Mixed Signals in Euro Area PMI Data as Growth Forecasts Shift

Mixed Signals in Euro Area PMI Data as Growth Forecasts Shift

The latest Purchasing Managers’ Index (PMI) data for the Euro area reveals a mixed economic picture for September 2023, presenting both challenges and opportunities for the region’s growth outlook. We do see real resilience in the services sector. The all-important manufacturing sector has begun to cool, a worrisome sign to economists and investors alike.

Separately, IHS Markit reported the Euro area’s manufacturing PMI dipped from 50.6 in August to 49.8 in September. This drop is a strong sign that the manufacturing industry, which had been surging since the start of 2025, is beginning to see a dip. Analysts identify the reversal of front-loading effects in trade with the U.S. as a major cause of this drop. This change is starting to weigh on net production nationally within the Euro subcontinent.
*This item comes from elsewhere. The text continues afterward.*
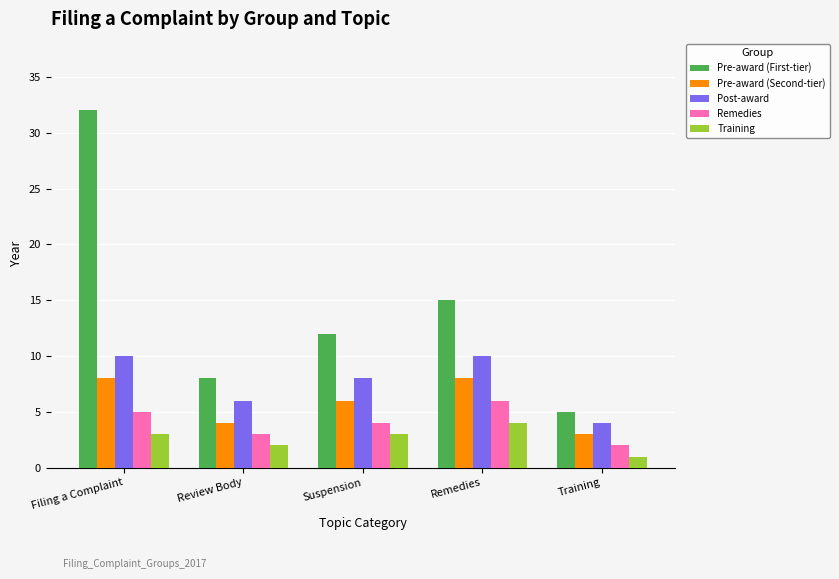

Which series has the largest total across all categories?

Pre-award (First-tier)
The services PMI had much better forward-looking behavior, increasing to 51.3 from 50.5. This notable uptick is a strong positive indicator that the services sector is healthy, robust and playing a pivotal role in driving sustainable economic growth. The gap between manufacturing and services underscores a fractured economic reality. Of course, each sector is reacting differently based on the diagnosis and a variety of local conditions.

Inflation has a complex image. In September, consumer price inflation climbed to 2.2% year-on-year, as compared with 2.0% in August. Energy prices are largely responsible for this increase. They faced high base effects that helped pull the overall inflation rate down. While headline inflation has spiked, core inflation remained unchanged at 2.3% YoY. This back-to-back stability is an encouraging signal that underlying price pressures are beginning to stabilize.
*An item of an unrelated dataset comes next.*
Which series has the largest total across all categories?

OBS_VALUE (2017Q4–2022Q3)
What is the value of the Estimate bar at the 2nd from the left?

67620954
On a monthly basis, core inflation rose just 0.2% sa in September. Having core inflation very stable looks good and shows stronger underlying economic stability. While energy prices are undoubtedly volatile, the broad-based inflationary pressures are not accelerating at a worrisome pace.
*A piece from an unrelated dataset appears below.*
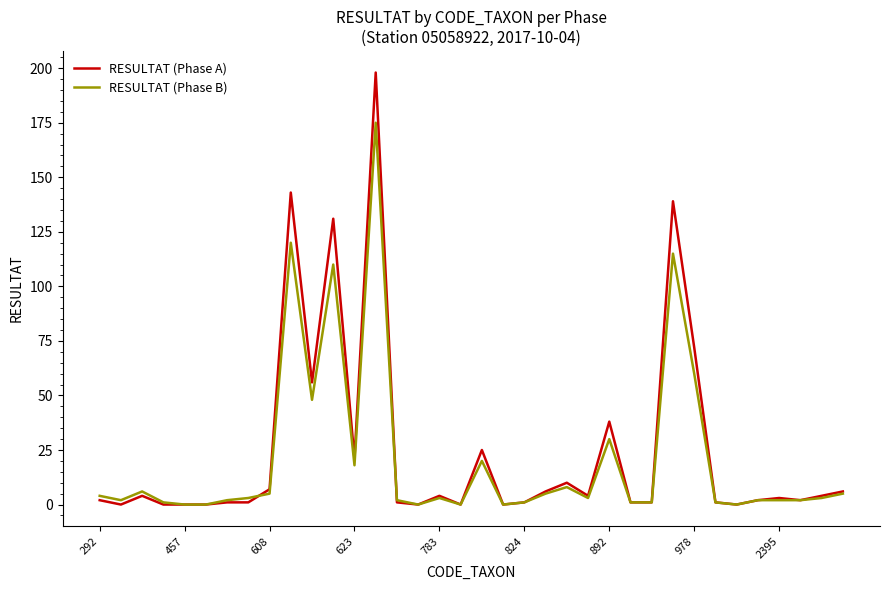

Is this an area chart (filled region under the line)?

No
Looking forward, economists are predicting weak year-on-year GDP growth of just 0.1% quarter-on-quarter for both Q3 and Q4 of 2023. The September PMI figures indicate a more robust expansion in Q3, exceeding previous forecasts. This would be a ray of light for the manufacturing sector given its current headwinds and challenges.

Long-term forecasts have been adjusted downward. The Euro area’s central inflation projection for 2027 has fallen to 1.8% y-o-y. This is down from their previous estimate of 1.9%. In a like manner, the headline inflation forecast for 2027 has been lowered to 1.9% y/y from 2.0%. These changes reflect the fact that forecasters are now projecting inflation to average close to 2.1% in Q4. Afterwards, they expect it to drop below their targets in the out years.

The overall inflation expectation is still quite dovish. Inflation expectations are 1.8% y/y on average for 2026. This anticipated decline in inflation underscores the challenges facing policymakers as they navigate through external and internal pressures impacting the Euro area’s economy.